Besides the closely watched case of Stewart v. Mission, there were three other GAPJC decisions reported this week, each with its own points of interest.
218-3 Consent Order — The Session of the Palos Park Presbyterian Community Church v. The Advisory Committee on the Constitution: This was the recording of an agreement between the two parties reached by mediation. The complainant filed the remedial case accusing the Advisory Committee on the Constitution (ACC) of not properly addressing questions filed with it and of violating the open meeting policy. The agreement provides the ability for the ACC to respond to multiple questions in one collective response but they need to make it clear that they are answering multiple questions and that the questions have been answered. In addition the ACC will be more careful of going into executive session at its meetings.

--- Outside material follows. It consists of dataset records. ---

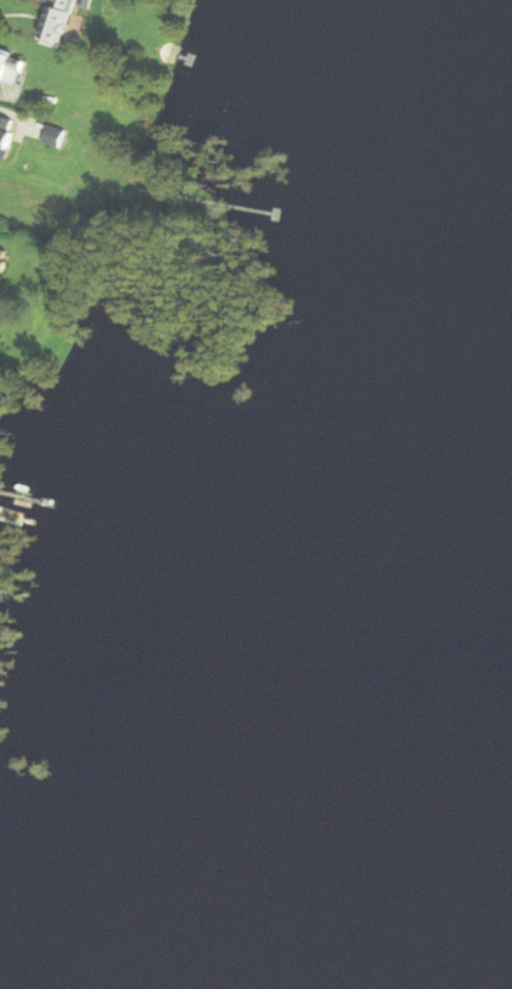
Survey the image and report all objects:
building: (60, 19)
building: (188, 60)
building: (11, 68)
building: (58, 137)
building: (7, 138)
building: (4, 260)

218-5 — Douglas J. Essinger-Hileman and Sandra D. Essinger-Hileman v. The Presbytery of Miami: In this case the complainants brought a remedial case against the presbytery because of the manner in which their pastoral relationship with a church was dissolved by the presbytery rather than the congregation or administrative commission. Read the decision for the full chronology. The case is a matter of fundamental fairness and due process. Getting right to the heart of the problem the GAPJC decision says:
The Book of Order, G-14.0602 and G-14.0603, addresses procedures for the dissolution of a pastoral relationship when requested by the pastor and/or the congregation. Similarly, G-9.0505b(1) and (2) address dissolutions through an administrative commission. In this case, none of these procedures applied. The Book of Order does not set forth a specific procedure to be followed when neither the congregation nor the pastor has requested dissolution, and no administrative commission has recommended or is empowered to act to dissolve the relationship.
Interesting question and problem in the Book of Order. In this case the COM brought a motion to the presbytery meeting to call the congregational meeting. A substitute motion from the floor from an elder commissioner from the church involved was approved dissolving the relationship at the meeting. It was in the presbytery’s power, G-11.0103o, but was it fair? The GAPJC writes:
Under the unique circumstances of this case, it cannot be said that it was fundamentally unfair for the Presbytery to proceed with the substitute motion. It would have been a better practice, however, to provide for a fuller hearing of the issues before voting on the substitute motion, particularly when the motion at hand involved so serious a matter as the dissolution of pastoral relationships. Some means should have been devised by which the Pastors and the congregation were given notice and an opportunity to be heard before the final vote to dissolve was taken.
However, as for a remedy? No remedy would be applicable. The decision says:
The SPJC was unanimous in finding that the pastoral relationships in this instance were irretrievably broken and that the church’s mission under the Word imperatively demanded dissolution in accordance with G-11.0103o. No remedial action or relief by any judicatory body will restore those relationships, and, therefore, the decision to dissolve the pastoral relationships should not be reversed.
218-7 — Presbyterian Church (U.S.A.), Through the Presbytery of the Redwoods Prosecuting Committee v. Jane Adams Spahr: This is another high profile case but this is a procedural decision.
A brief recap: A disciplinary case was filed against Rev. Spahr for conducting ceremonies that were essentially same-sex marriages (PC News Service article). The PJC of the Presbytery of the Redwoods decided on March 3, 2006, that the ceremonies were conducted within her “right of conscience” and she was acquitted (PC News Service article). The case was appealed to the Synod of the Pacific PJC but the Synod PJC basically said “whatever we decide the case will be appealed again to the GAPJC and we’ll just send it there now and not waste our time.”
The GAPJC, in this decision, responded with what can be summarized as “we have a process that we need to go through and don’t try to read our minds.” More specifically:
1. A Matter of First Impression. While this may be a case of first impression as to an appeal by a prosecuting committee, now permitted under D-13.0102, it is not a matter of first impression as to the substance of the complaint. See, for example, Benton et al., v. Presbytery of Hudson River, Minutes, 2000, p. 586. The complexity of the issues invites consideration through the full judicial structure of the PC(USA).
2. An Appeal Inevitable. Despite an assertion by SPJC that an appeal is inevitable, it is not for GAPJC to speculate whether a non-prevailing party at the SPJC level will appeal a decision of SPJC. Further, the judicial framework established by the Book of Order provides an intermediate level of appellate review at the synod level. Acceptance of this reference would deny the parties one level of review.
3. Undue Expense and Delay. The expense and delay, if any, that may result from this refusal of reference is not likely to be extraordinary, as SPJC claims.
The GAPJC sent it back to the Synod PJC.